CoinShares: Bitcoin dificilmente rompe US$ 80 mil

O Bitcoin operava em recuperação e subia 1,56% nas últimas 24 horas, a US$ 63.921,09 no recorte analisado. Ainda assim, um relatório recente da CoinShares indicou que a macroeconomia impulsionou esse movimento, e não fatores internos do mercado de criptomoedas.

O sentimento mudou, e a macroeconomia é a razão para isso.

No primeiro semestre de 2026, preocupações com inflação, juros elevados, tensões geopolíticas e desaceleração do crescimento econômico afetaram o apetite por risco. Nesse ambiente, investidores retiraram cerca de US$ 8 bilhões de produtos de investimento em criptomoedas ao longo de oito semanas.

Além disso, a CoinShares classificou esse período como o maior e mais longo ciclo de saídas já registrado.

Macroeconomia sustenta a reação do Bitcoin

Esse quadro, porém, começou a mudar. A CoinShares afirmou que a tendência de entradas voltou a ganhar força, enquanto o mercado caminhava para registrar duas semanas consecutivas de influxos.
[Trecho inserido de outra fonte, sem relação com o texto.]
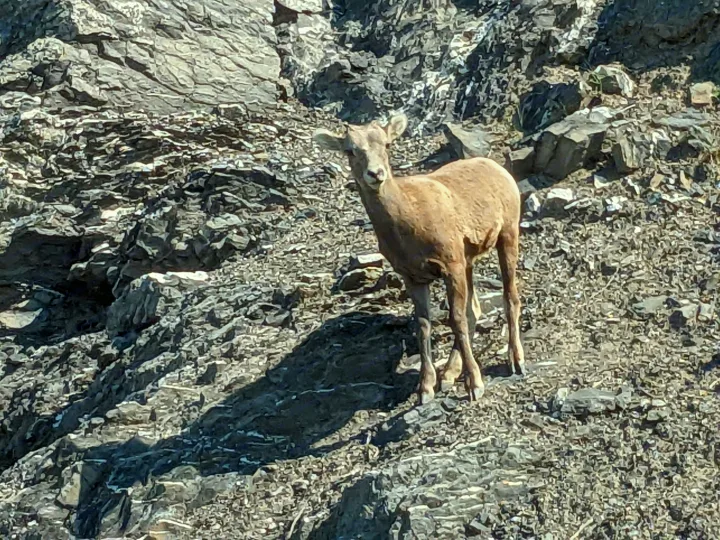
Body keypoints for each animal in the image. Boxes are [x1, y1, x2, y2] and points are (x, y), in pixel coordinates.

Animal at [313, 113, 526, 404]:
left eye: (387, 144)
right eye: (350, 150)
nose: (375, 174)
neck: (408, 219)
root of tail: (497, 169)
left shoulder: (451, 267)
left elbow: (456, 319)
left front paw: (474, 385)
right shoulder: (414, 277)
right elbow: (424, 326)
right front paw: (425, 389)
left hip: (507, 237)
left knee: (509, 298)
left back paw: (516, 361)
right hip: (469, 262)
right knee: (475, 309)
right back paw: (449, 374)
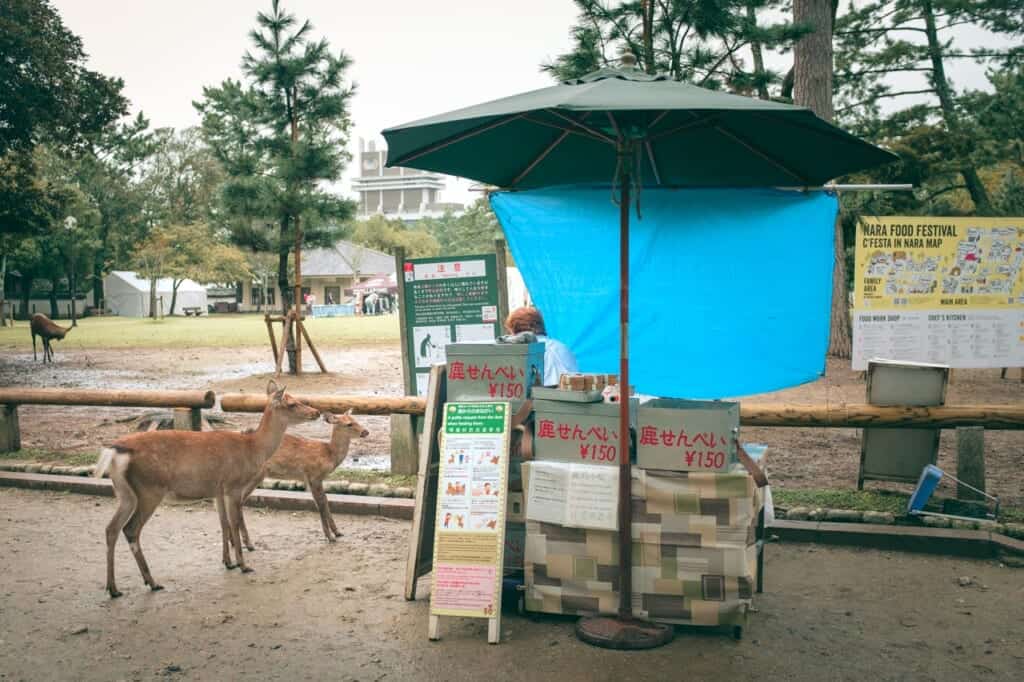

Assim, a virada de sentimento não partiu de métricas específicas do Bitcoin. O principal gatilho veio de dados de inflação dos Estados Unidos abaixo do esperado.

Na prática, a leitura mais fraca da inflação elevou a percepção de que o Federal Reserve pode adotar uma política monetária menos restritiva. Em 14 de julho, o Índice de Preços ao Consumidor dos EUA, o CPI, marcou variação de -0,4%, abaixo da expectativa de -0,2%.

Como resultado, o dado ajudou a desencadear uma alta moderada do Bitcoin. Também levou cerca de US$ 250 milhões a produtos ligados ao ativo.

Em seguida, a leitura ganhou força com o Índice de Preços ao Produtor dos EUA, o PPI. O indicador recuou inesperadamente -0,3%, enquanto a projeção apontava estabilidade em 0,0%.

Dessa forma, os mercados passaram a considerar menos altas de juros ou até cortes. Afinal, a pressão sobre o Federal Reserve para manter taxas elevadas diminuiu diante de uma inflação mais fraca.

Ao mesmo tempo, esse aumento da disposição ao risco levou centenas de milhões de dólares para produtos de investimento em Bitcoin.

Entradas em ETFs de Bitcoin
Fonte: SoSo Value

Fluxo volta, mas cenário segue sensível aos juros

Apesar da melhora recente, a CoinShares afirmou que o Bitcoin provavelmente já encontrou um fundo de curto prazo. No entanto, a gestora avalia que uma corrida de alta mais robusta dificilmente ocorrerá sem uma mudança relevante na postura do Federal Reserve.

Uma economia ligeiramente mais fraca pode dar novo impulso ao Bitcoin à medida que vemos uma reprecificação das expectativas para os juros.

Por outro lado, a gestora não projetou uma valorização sustentada sem um gatilho monetário mais claro. A expectativa central aponta para um mercado lateralizado até surgirem sinais mais fortes de afrouxamento monetário.

Nesse cenário, a faixa de referência citada no relatório vai de US$ 60.000 a US$ 120.000. Ainda assim, a CoinShares destacou que o nível de US$ 80.000 deve continuar difícil de superar sem mudança nas expectativas sobre juros.

Esperamos um mercado lateralizado, com um rompimento acima de US$ 80.000 sendo improvável na ausência de uma mudança relevante nas expectativas de política monetária.

O que dificulta um rompimento acima de US$ 80 mil

Além da dependência da política monetária, o sentimento dos investidores continua cauteloso. Nesse sentido, o interesse crescente em ações ligadas a blockchain reforça a ideia de que parte do mercado ainda busca exposição ao setor de forma menos direta do que pela compra de Bitcoin.

Esse comportamento defensivo também apareceu no Índice de Medo e Ganância, que estava na zona de medo extremo. Assim, mesmo com a recuperação recente, o mercado cripto ainda não demonstrava convicção suficiente para sustentar uma alta mais agressiva.

Índice de Medo e Ganância em 25 pontos
Fonte: Alternative

CoinShares vê fundo no curto prazo, mas sem gatilho de alta

Em suma, a CoinShares atribui a melhora recente do Bitcoin ao alívio da inflação nos Estados Unidos e à revisão das apostas sobre juros. O relatório também sustenta que o ativo pode já ter formado um fundo no curto prazo.

Contudo, um rompimento acima de US$ 80 mil segue improvável sem uma mudança mais clara na política monetária dos Estados Unidos. Enquanto o Federal Reserve não sinalizar afrouxamento mais evidente, o Bitcoin tende a seguir lateralizado, mesmo com novas entradas em produtos de investimento.